Asset disposal under scheme of arrangement

Asset disposal under scheme of arrangement

Section 97A of Income Tax Ordinance, 2001 stated no gain or loss shall be taken to arise on disposal of asset from one company to another company.

The Federal Board of Revenue (FBR) issued the Income Tax Ordinance, 2001 updated up to June 30, 2021. The Ordinance incorporated amendments brought through Finance Act, 2021.

Following is the text of Section 97A of the Income Tax Ordinance, 2001:

97A. Disposal of asset under a scheme of arrangement and reconstruction.—(1) No gain or loss shall be taken to arise on disposal of asset from one company (hereinafter referred to as the “transferor”) to another company (hereinafter referred to as the “transferee”) by virtue of operation of a Scheme of Arrangement and Reconstruction under sections 282L and 284 to 287 of the Companies Act, 2017 (XIX of 2017) or section 48 of the Banking Companies Ordinance, 1962 (LVII of 1962), if the following conditions are satisfied, namely:—

(a) the transferee must undertake to discharge any liability in respect of the asset acquired;

(b) any liability in respect of the asset must not exceed the transferor’s cost of the asset at the time of the disposal;

(c) the transferee must not be exempt from tax for the tax year in which the disposal takes place; and

(d) scheme is approved by the High Court, State Bank of Pakistan or Securities and Exchange Commission of Pakistan, as the case may be, on or after first day of July, 2007.

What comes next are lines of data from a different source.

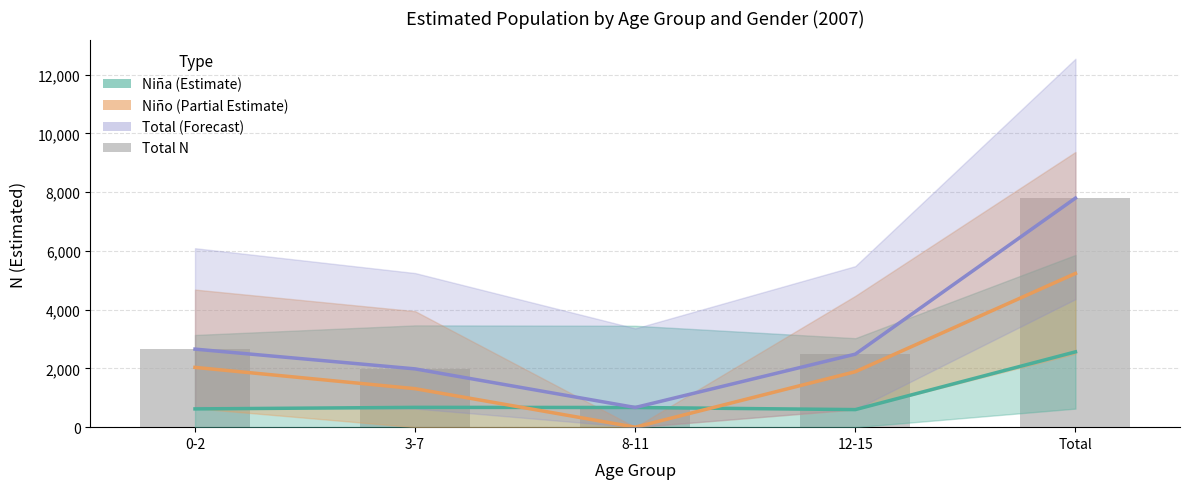

What is the difference between the Niña N (estimada) values at 8-11 and 3-7?

4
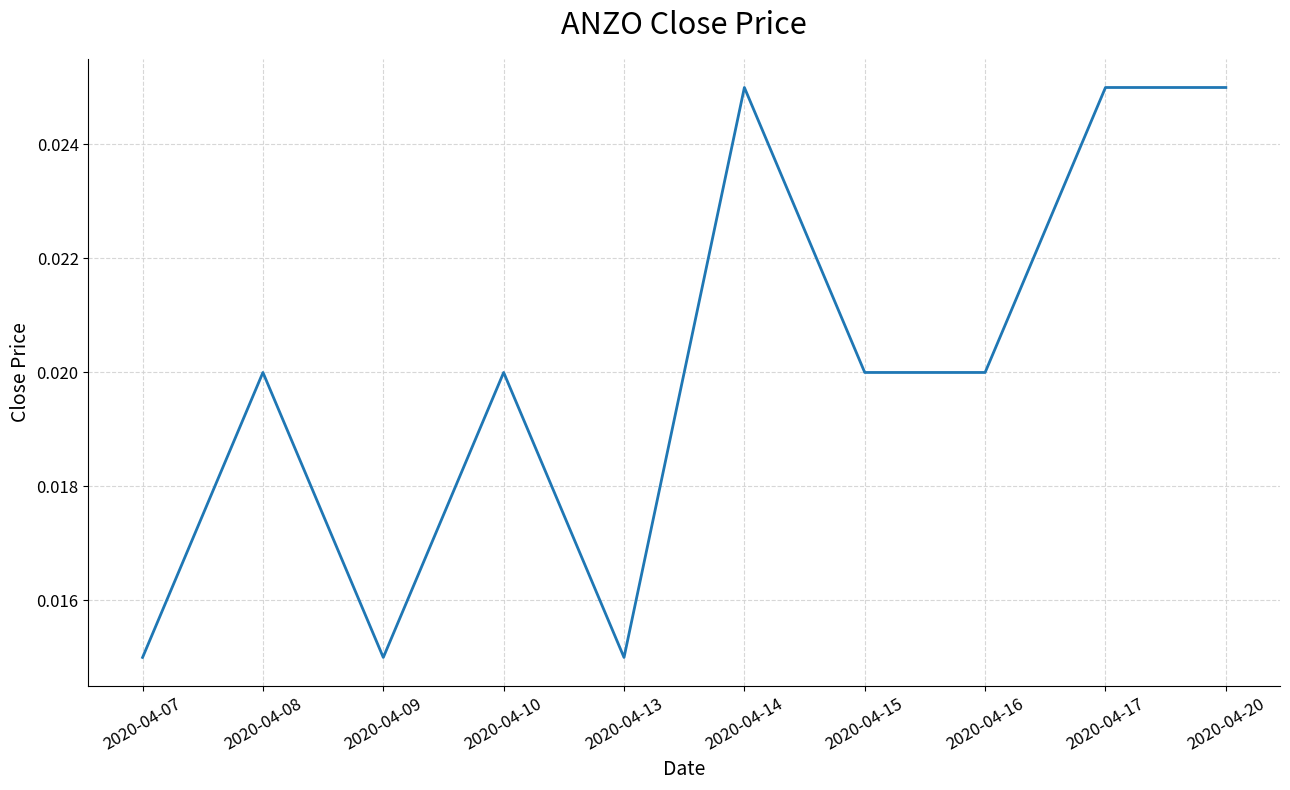

Which has a higher value, 2020-04-14 or 2020-04-09?

2020-04-14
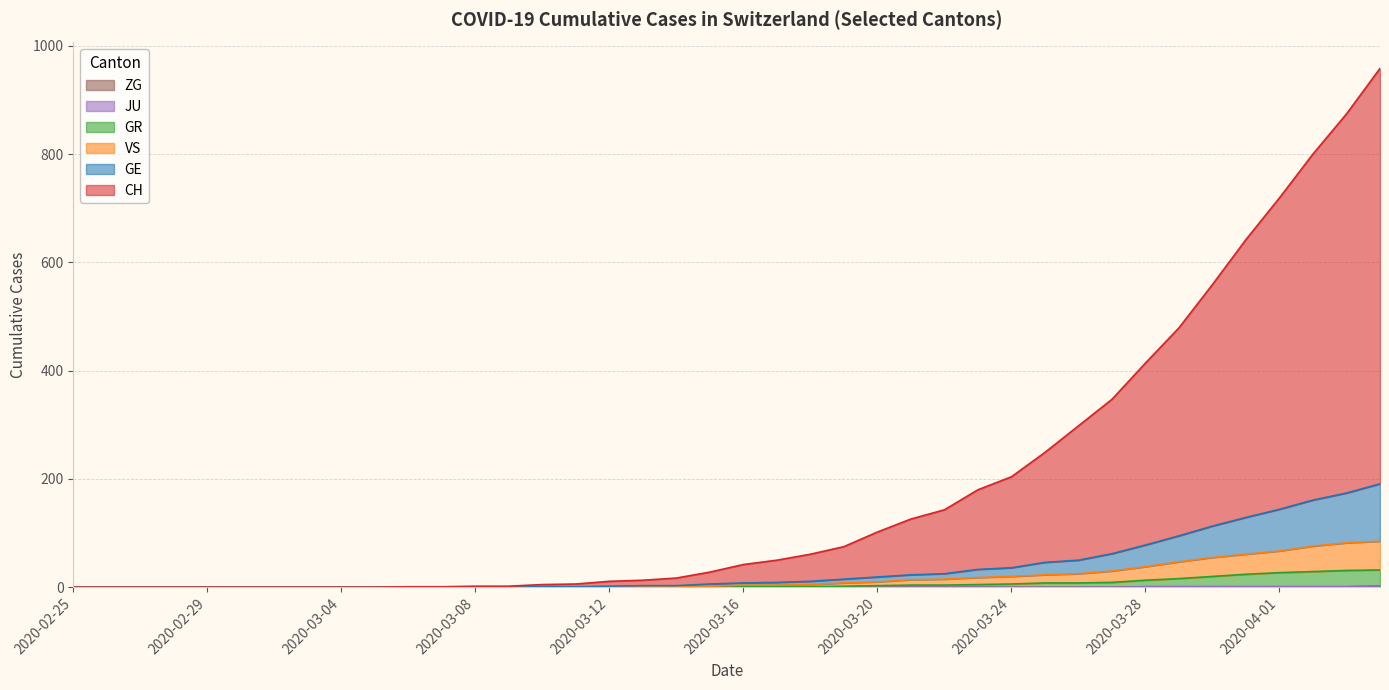

What is the value of the VS point at the 28th from the left?

18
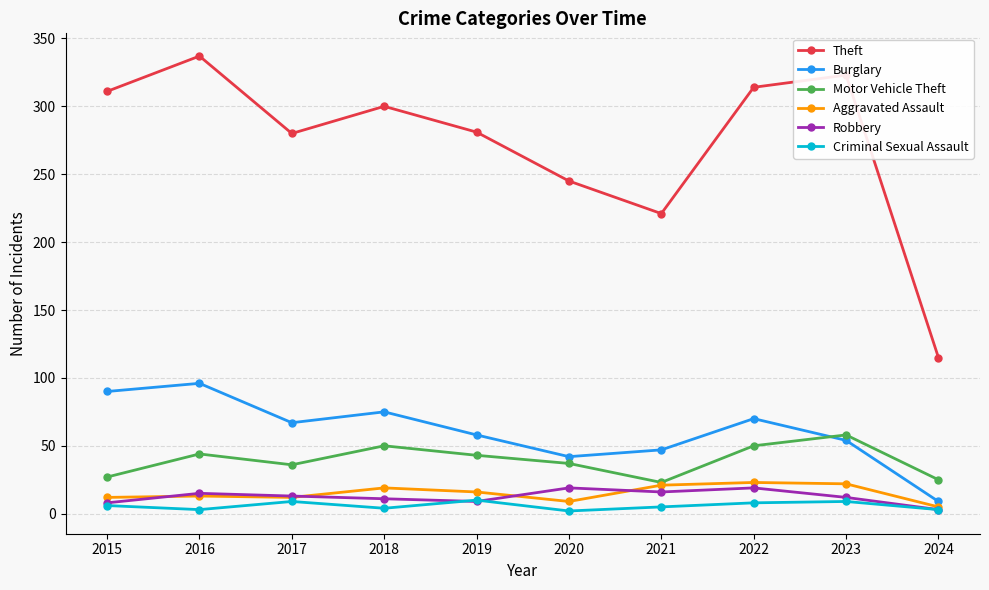

True or false: Robbery has a value of 19 at 2022.

True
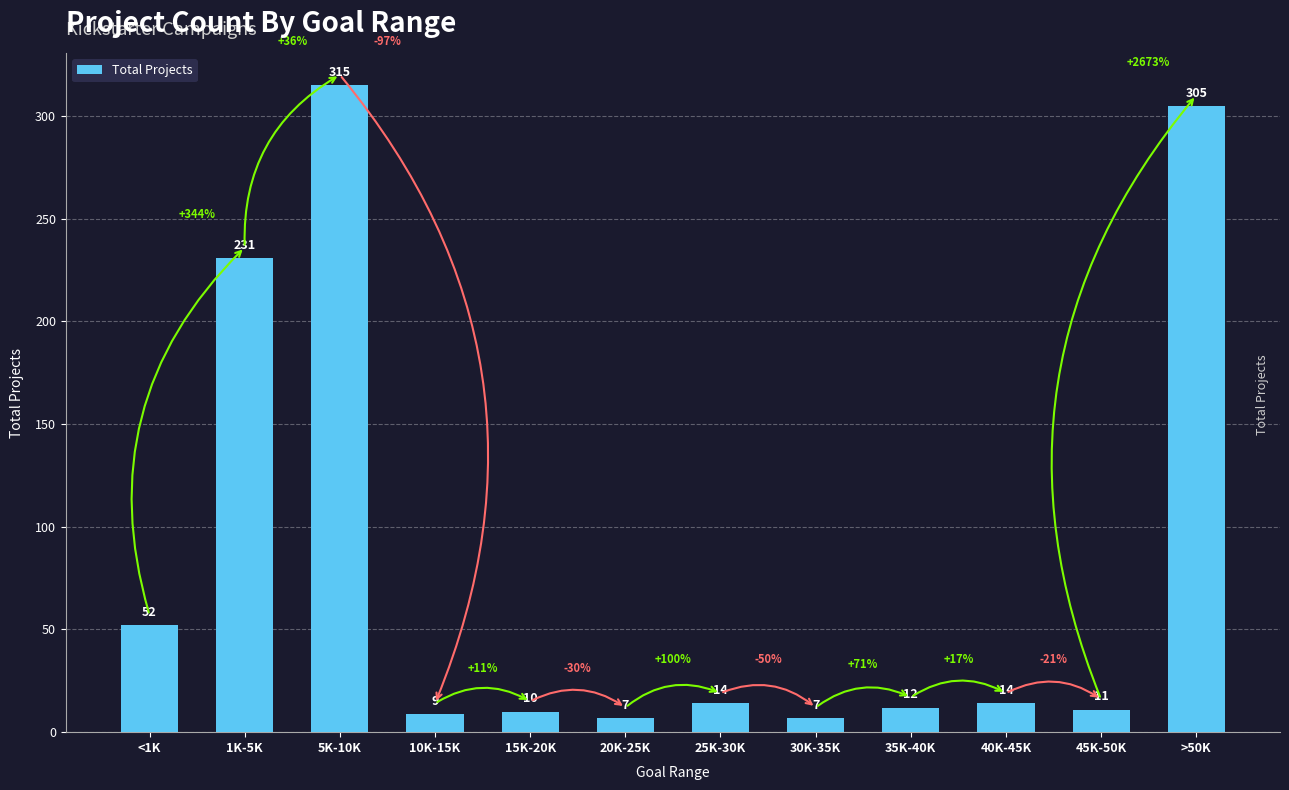

The value at 35K-40K is 12. True or false?

True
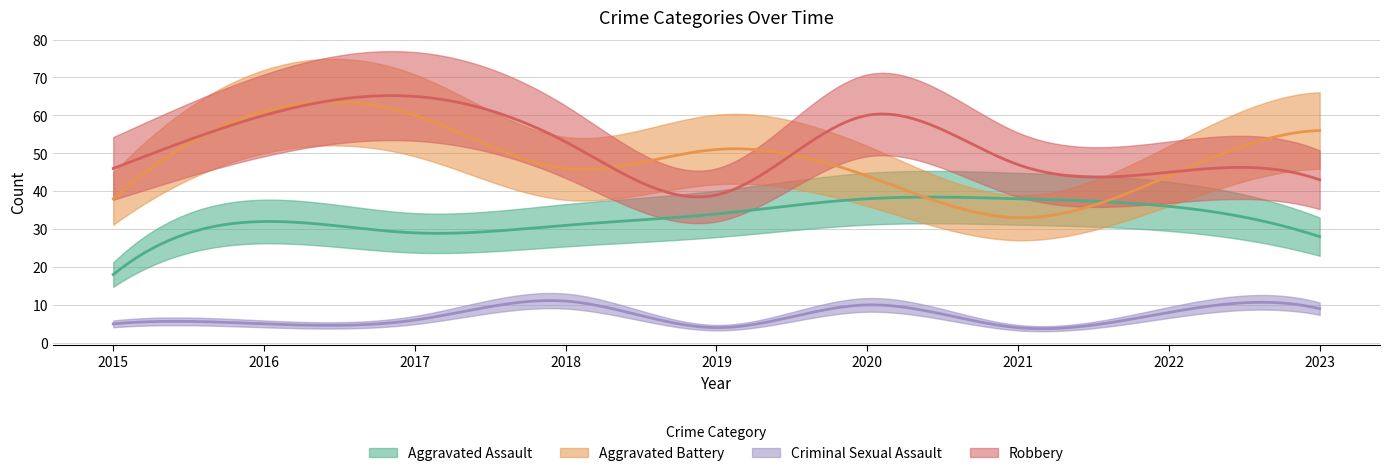

Rank the series at 2019 from lowest to highest value.

Criminal Sexual Assault, Aggravated Assault, Robbery, Aggravated Battery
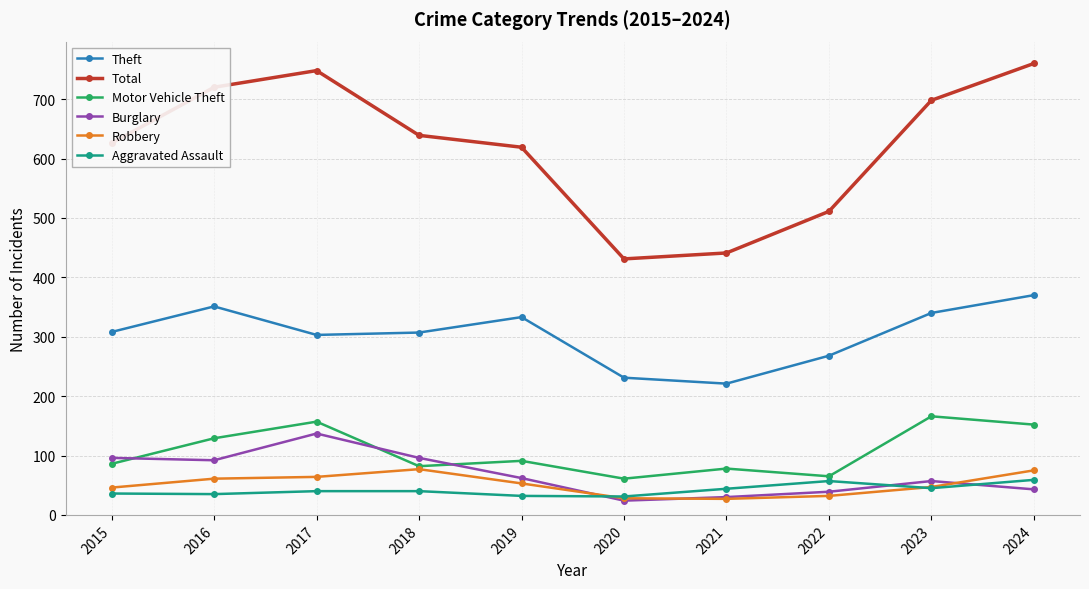

True or false: Burglary has more than 0 points higher than both neighbors.

True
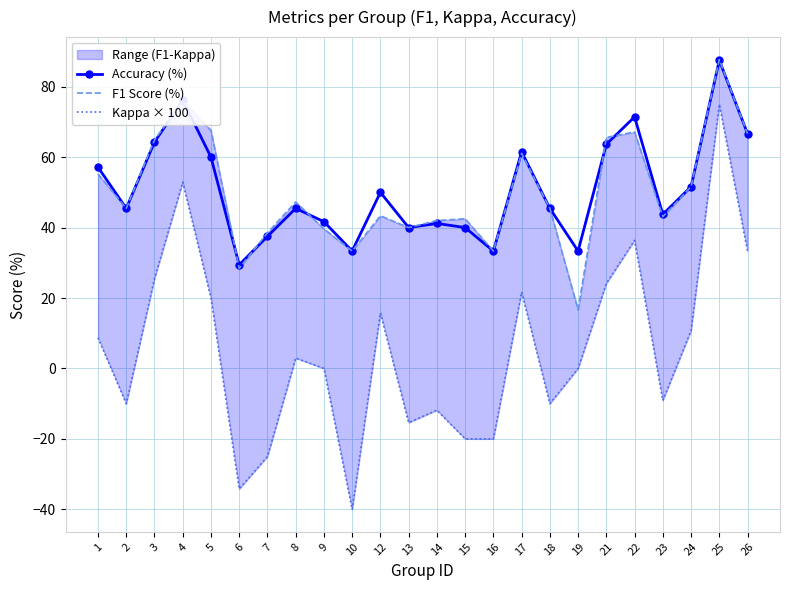

Which series has the largest total across all categories?

Accuracy (%)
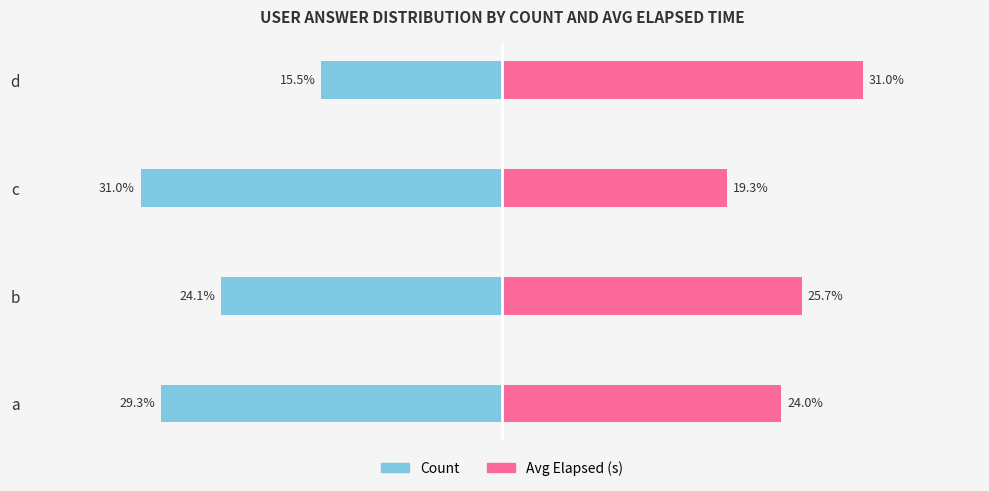

What is the highest value of the Avg Elapsed (s) series?

31.0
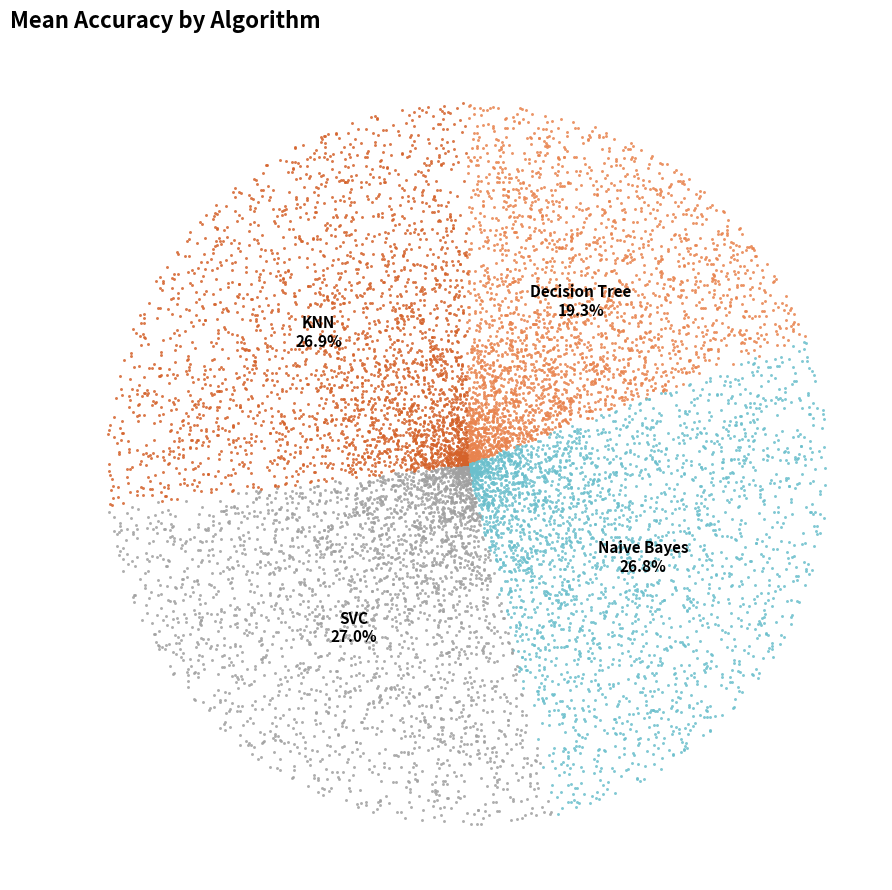

Count the number of slices in the pie.

4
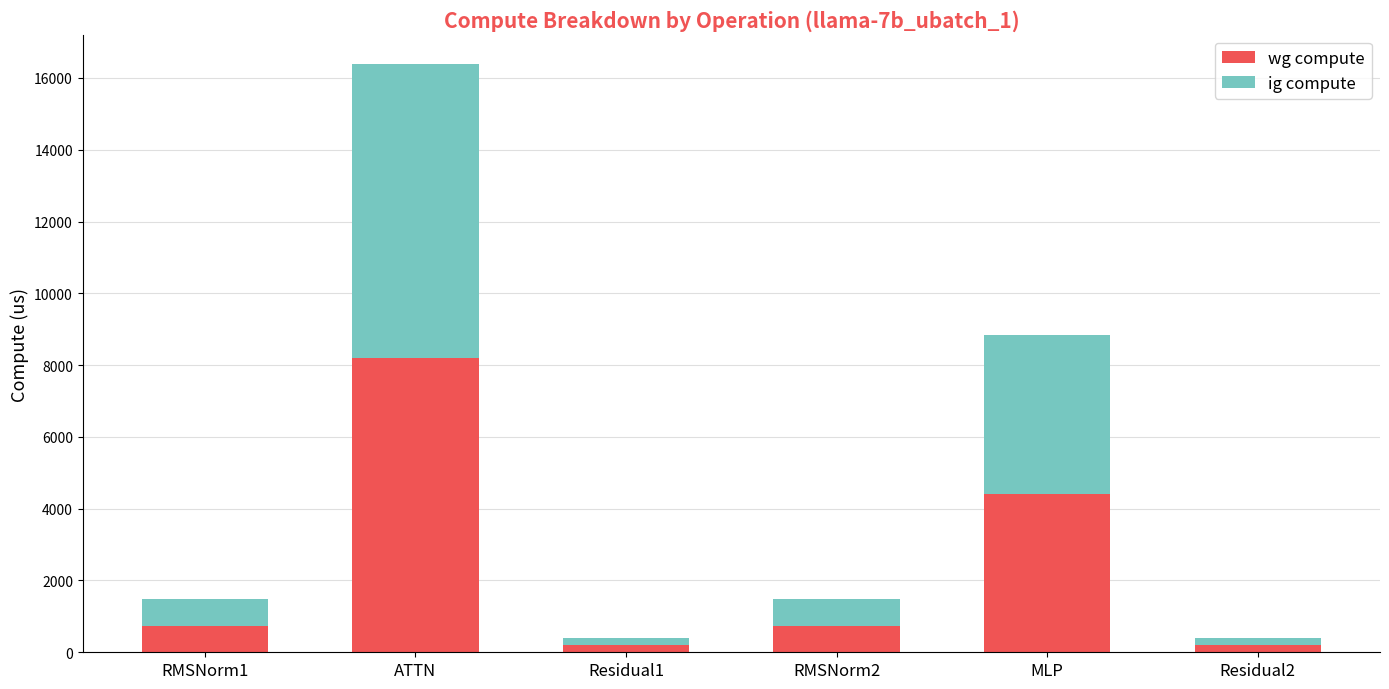

What is the sum of the wg compute values at RMSNorm2 and RMSNorm1?

1471.2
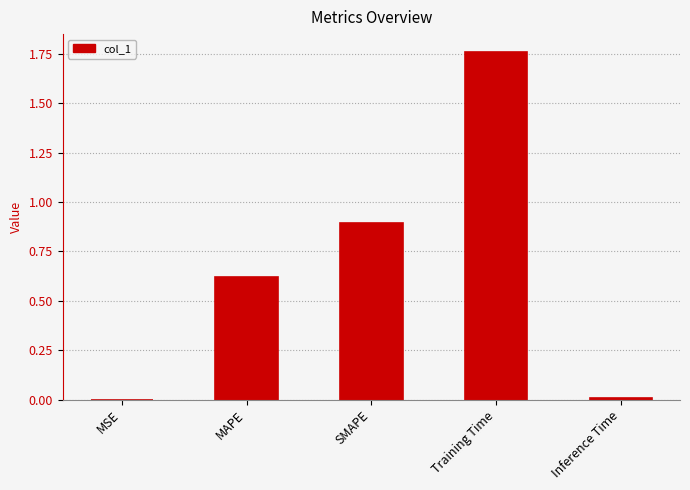

Which has a higher value, Inference Time or MAPE?

MAPE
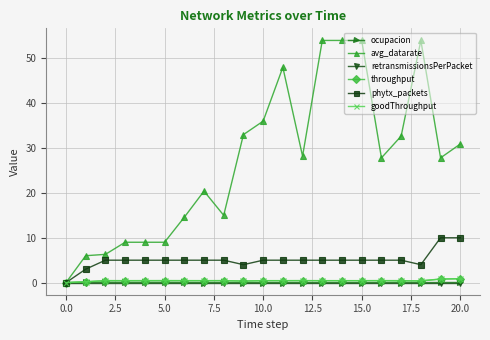

What are all the series names shown in the legend?

ocupacion, avg_datarate, retransmissionsPerPacket, throughput, phytx_packets, goodThroughput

(2) No gain or loss shall be taken to arise on issue, cancellation, exchange or receipt of shares as a result of Scheme of Arrangement and Reconstruction under sections 282L and 284 to 287 of the Companies Act, 2017 (XIX of 2017) or section 48 of the Banking Companies Ordinance, 1962 (LVII of 1962) and approved by:—

(a) the High Court;

(b) State Bank of Pakistan; or

(c) Securities and Exchange Commission of Pakistan, as the case may be, on or after first day of July, 2007.

(3) Where sub-section (1) applies—

(a) the asset acquired by the transferee shall be treated as having the same character as it had in the hands of the transferor;

(b) the transferee’s cost in respect of acquisition of the asset shall be—

(i) in the case of a depreciable asset or amortised intangible, the written down value of the asset or intangible immediately before the disposal;

(ii) in the case of stock-in-trade valued for tax purposes under sub-section (4) of section 35, that value; or

(iii) in any other case, the transferor’s cost at the time of the disposal;

(c) if, immediately before the disposal, the transferor has deductions allowed under sections 22, 23 and 24 in respect of the asset transferred which have not been set off against the transferor’s income, the amount not set off shall be added to the deduction allowed under those sections to the transferee in the tax year in which the transfer is made.

(4) In determining whether the transferor’s deductions under sections 22, 23 or 24 in respect of the asset transferred have been set off against income for the purposes of clause (c) of sub-section (2), those deductions shall be taken into account last.

(5) Where sub-section (2) applies and the shares issued vested by virtue of the Scheme of Arrangement and Reconstruction under sections 282L and 284 to 287 of the Companies Act, 2017 (XIX of 2017) or section 48 of the Banking Companies Ordinance, 1962 (LVII of 1962) and approved by the Court or State Bank of Pakistan or Securities and Exchange Commission of Pakistan as the case may be, are disposed of, the cost of shares shall be the cost prior to the operation of the said scheme.

(Disclaimer: The text of above section is only for information. Team PkRevenue.com makes all efforts to provide the correct version of the text. However, the team PkRevenue.com is not responsible for any error or omission.)